▶ _CONSIGNES_
Extrayez s'il vous plaît, mot pour mot, le passage du texte sur la vigne et le vin au Cap Corse qui commence à « Cette journée fut » et se termine à « d’aujourd’hui à Morsiglia. ».

▶ _EXTRAIT CHOISI_

# # # # # # #

2024
LE CAP CORSE, LA VIGNE ET LE VIN
Il nous a semblé intéressant d’aborder ce sujet car la culture de la vigne dans le Cap Corse a été pendant des siècles une activité agricole primordiale et le commerce du vin cap corsin, un enjeu géopolitique et financier majeur. Depuis l’antiquité, les vins corses, les vins blancs et surtout le muscat étaient appréciés par les notables de toute la péninsule italienne. Cette demande a entrainé une activité agricole orientée vers la culture de la vigne (près de 80% des terres cultivables y étaient consacrés) entrainant l’arrivée de nombreux saisonniers. Parallèlement, le commerce du vin a stimulé la flotte marchande, renforcé la protection du commerce maritime, créé bon nombre d’entreprises individuelles, engendré des convoitises et étendu l’influence de la Corse dans tout le bassin méditerranéen. Ce commerce a permis surtout de financer l’achat de blé dont la Corse était dépourvue.
Cette journée fut organisée autour de conférences par des historiens locaux avec le commerce du vin corse avec la Terraferma aux XVIIe-XVIIIe siècle (E Miceli) et les présages à l’implantation et au financement des tours côtières en Corse (R. Casier).
A.M. Graziani a développé les deux termes de l’échange pour les Cap corsins : le vin et le blé, suivi par les éléments historiques et patrimoniaux sur le vin en Corse (JC. Liccia). C. Paoli-Ciavaldini a poursuivi et conclu cette journée par la vigne et le vin d’hier et d’aujourd’hui à Morsiglia.
Ces conférences ont été illustrées par des dégustations organisées par l’association des sommeliers de Corse de divers vins (en matinée) et muscats (l’après-midi), tous issus des vignobles de la pointe du Cap Corse (Rogliano, Porticciolo, Santa Severa, Morsiglia).

# # # # # # #

▶ _DONNÉES FOURNIES_
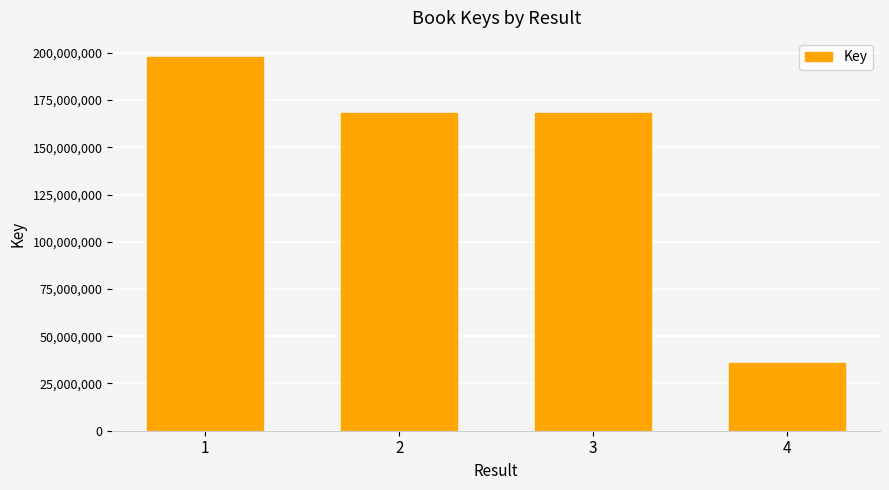

Does the chart contain stacked bars?

No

# # # # # # #

▶ _VOTRE RÉPONSE_
Cette journée fut organisée autour de conférences par des historiens locaux avec le commerce du vin corse avec la Terraferma aux XVIIe-XVIIIe siècle (E Miceli) et les présages à l’implantation et au financement des tours côtières en Corse (R. Casier).
A.M. Graziani a développé les deux termes de l’échange pour les Cap corsins : le vin et le blé, suivi par les éléments historiques et patrimoniaux sur le vin en Corse (JC. Liccia). C. Paoli-Ciavaldini a poursuivi et conclu cette journée par la vigne et le vin d’hier et d’aujourd’hui à Morsiglia.